Don’t think part avec un double handicap :

1 être une captation de concert

2 qui plus est une captation d’un concert de musique électronique.

Pourtant il propose une expérience psychédélique d’une qualité plutôt phénoménale. Pourquoi ? La réponse à cette question dans cet article.

Qu’on aime ou pas les Chemical Brothers, il faut admettre que le duo anglais est des plus endurants. Portés par la vague big-beat du début des années 90, ces groupes qui devaient tuer le rock’n’roll, et ont échoué à l’achever (peut-être parce que ça n’avait rien à voir), Tom Rowlands et Ed Simons n’ont jamais connu la crise. A y réfléchir ce n’est pas un mince exploit : qui écoute Fatboy Slim aujourd’hui ? Qui peut citer un morceau de always outnumbered, never outgunned de Prodigy ? Où sont passés les Propellerheads ?

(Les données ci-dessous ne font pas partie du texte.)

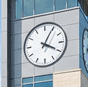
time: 4:04
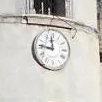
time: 11:46
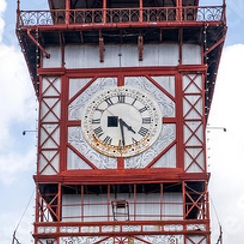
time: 4:28
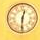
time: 12:30
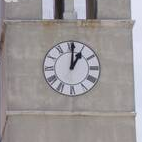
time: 1:01
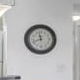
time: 11:41
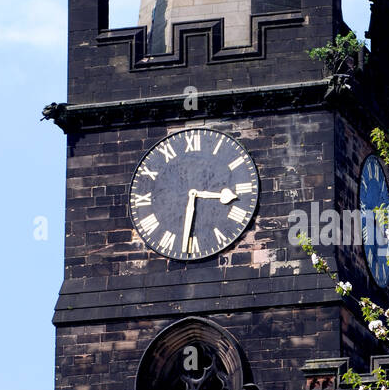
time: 3:31
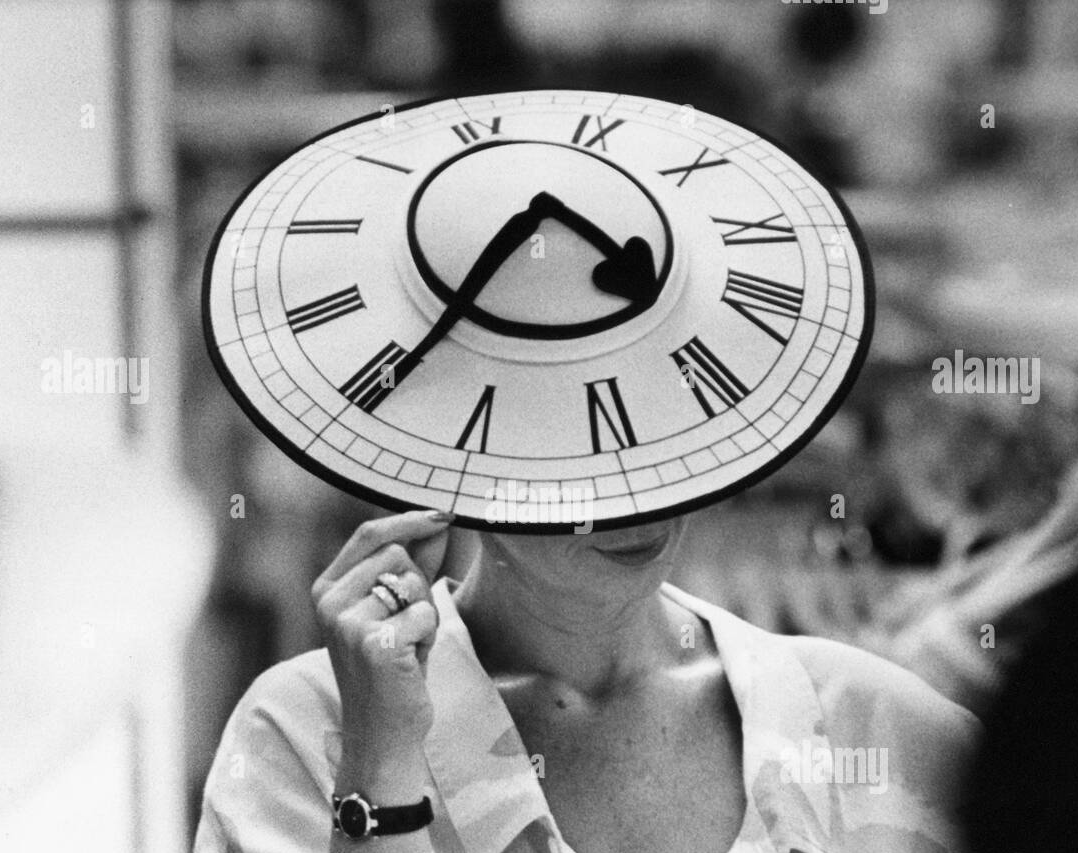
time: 4:34
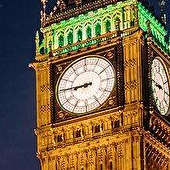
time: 8:45
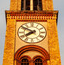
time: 7:50
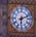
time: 6:11
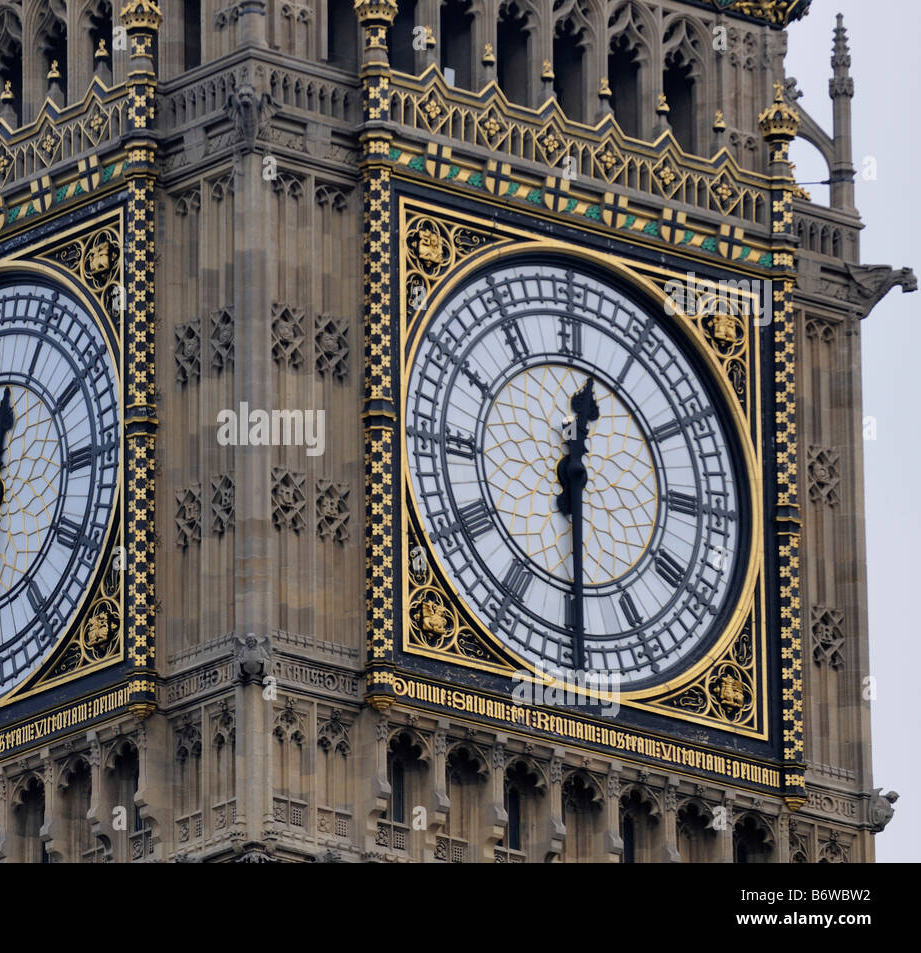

Pour être honnête, le doublé Push the button / we are the night n’était pas si rassurant : il y avait bien de gros hits (Galvanize avec Q-Tip pour le premier, Do it again sur le second), mais la machine semblait un petit peu essoufflée. Et puis, les frères chimiques sont revenus au premier plan avec deux disques assez énormes : Further, leur disque le plus psychédélique depuis Surrender, avec ses morceaux de dix minutes (escape velocity) et ses montées de puissance énorme (horse power), et la bande son du film Hanna, qui montrait à quel point leur musique s’accordait parfaitement avec de l’image.

Ce qui me permet une habile transition vers le don’t think en question. Don’t think pose deux questions : comment met-on en scène un concert sans groupe, et comment filme-t-on l’explosion continue et simultatnée de 50 000 sloggis japonais ?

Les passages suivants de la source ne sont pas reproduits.